--- What to work on ---
Starting with the line that contains "70: (482, 414)" and stopping after the line that contains "99: (540, 392)", return each line below exactly as written, with no others.

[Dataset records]
>>>

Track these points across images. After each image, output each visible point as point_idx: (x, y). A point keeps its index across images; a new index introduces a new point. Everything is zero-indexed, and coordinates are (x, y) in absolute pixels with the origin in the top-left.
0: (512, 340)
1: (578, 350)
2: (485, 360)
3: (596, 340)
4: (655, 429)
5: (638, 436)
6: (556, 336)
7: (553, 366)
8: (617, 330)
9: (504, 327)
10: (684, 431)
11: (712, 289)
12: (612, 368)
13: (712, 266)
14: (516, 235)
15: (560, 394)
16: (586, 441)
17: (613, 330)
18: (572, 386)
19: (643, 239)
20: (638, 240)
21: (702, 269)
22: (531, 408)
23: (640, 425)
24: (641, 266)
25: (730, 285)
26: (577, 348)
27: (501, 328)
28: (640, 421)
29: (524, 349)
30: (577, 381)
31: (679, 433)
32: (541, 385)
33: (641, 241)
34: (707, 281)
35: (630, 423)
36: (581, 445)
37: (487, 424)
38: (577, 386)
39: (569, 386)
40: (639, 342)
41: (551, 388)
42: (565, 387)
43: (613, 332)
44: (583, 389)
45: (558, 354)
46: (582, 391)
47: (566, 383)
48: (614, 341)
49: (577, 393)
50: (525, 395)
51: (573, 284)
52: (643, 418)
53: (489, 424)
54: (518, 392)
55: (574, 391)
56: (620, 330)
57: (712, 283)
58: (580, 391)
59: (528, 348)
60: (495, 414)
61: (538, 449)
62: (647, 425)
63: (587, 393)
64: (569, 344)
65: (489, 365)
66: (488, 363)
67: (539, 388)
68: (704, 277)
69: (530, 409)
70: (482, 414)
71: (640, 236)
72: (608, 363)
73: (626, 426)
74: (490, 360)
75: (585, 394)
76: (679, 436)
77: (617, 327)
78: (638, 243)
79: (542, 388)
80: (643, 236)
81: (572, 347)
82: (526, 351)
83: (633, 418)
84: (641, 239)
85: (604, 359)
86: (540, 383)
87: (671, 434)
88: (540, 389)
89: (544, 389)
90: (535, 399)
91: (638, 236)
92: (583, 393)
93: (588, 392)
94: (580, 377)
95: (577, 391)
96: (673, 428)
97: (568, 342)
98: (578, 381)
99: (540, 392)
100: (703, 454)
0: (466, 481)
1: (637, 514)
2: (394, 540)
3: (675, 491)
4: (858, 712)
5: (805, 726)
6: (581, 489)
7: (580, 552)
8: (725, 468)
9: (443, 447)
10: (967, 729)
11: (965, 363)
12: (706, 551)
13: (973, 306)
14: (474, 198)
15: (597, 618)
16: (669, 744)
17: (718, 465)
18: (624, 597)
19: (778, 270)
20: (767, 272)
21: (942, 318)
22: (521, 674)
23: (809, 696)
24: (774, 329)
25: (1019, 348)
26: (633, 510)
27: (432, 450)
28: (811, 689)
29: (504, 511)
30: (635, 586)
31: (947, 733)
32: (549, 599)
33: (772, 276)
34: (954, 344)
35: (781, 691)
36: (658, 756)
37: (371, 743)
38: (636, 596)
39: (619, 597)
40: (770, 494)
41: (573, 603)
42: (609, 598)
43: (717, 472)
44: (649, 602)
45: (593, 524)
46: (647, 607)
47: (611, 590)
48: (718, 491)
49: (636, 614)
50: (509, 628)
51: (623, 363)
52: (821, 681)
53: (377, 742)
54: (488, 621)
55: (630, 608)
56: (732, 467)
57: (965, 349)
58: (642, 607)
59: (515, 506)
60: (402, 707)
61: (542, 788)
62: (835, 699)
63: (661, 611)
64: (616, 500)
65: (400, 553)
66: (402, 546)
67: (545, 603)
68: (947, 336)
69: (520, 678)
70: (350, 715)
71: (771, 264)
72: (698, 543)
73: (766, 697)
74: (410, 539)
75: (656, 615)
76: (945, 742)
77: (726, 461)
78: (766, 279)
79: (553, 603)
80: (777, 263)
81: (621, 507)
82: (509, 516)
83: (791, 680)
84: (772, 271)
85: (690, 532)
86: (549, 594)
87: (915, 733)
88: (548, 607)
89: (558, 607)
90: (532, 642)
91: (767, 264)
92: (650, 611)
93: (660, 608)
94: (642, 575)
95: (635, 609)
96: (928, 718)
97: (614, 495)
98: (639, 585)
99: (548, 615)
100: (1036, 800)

<<<

--- Reply ---
70: (482, 414)
71: (640, 236)
72: (608, 363)
73: (626, 426)
74: (490, 360)
75: (585, 394)
76: (679, 436)
77: (617, 327)
78: (638, 243)
79: (542, 388)
80: (643, 236)
81: (572, 347)
82: (526, 351)
83: (633, 418)
84: (641, 239)
85: (604, 359)
86: (540, 383)
87: (671, 434)
88: (540, 389)
89: (544, 389)
90: (535, 399)
91: (638, 236)
92: (583, 393)
93: (588, 392)
94: (580, 377)
95: (577, 391)
96: (673, 428)
97: (568, 342)
98: (578, 381)
99: (540, 392)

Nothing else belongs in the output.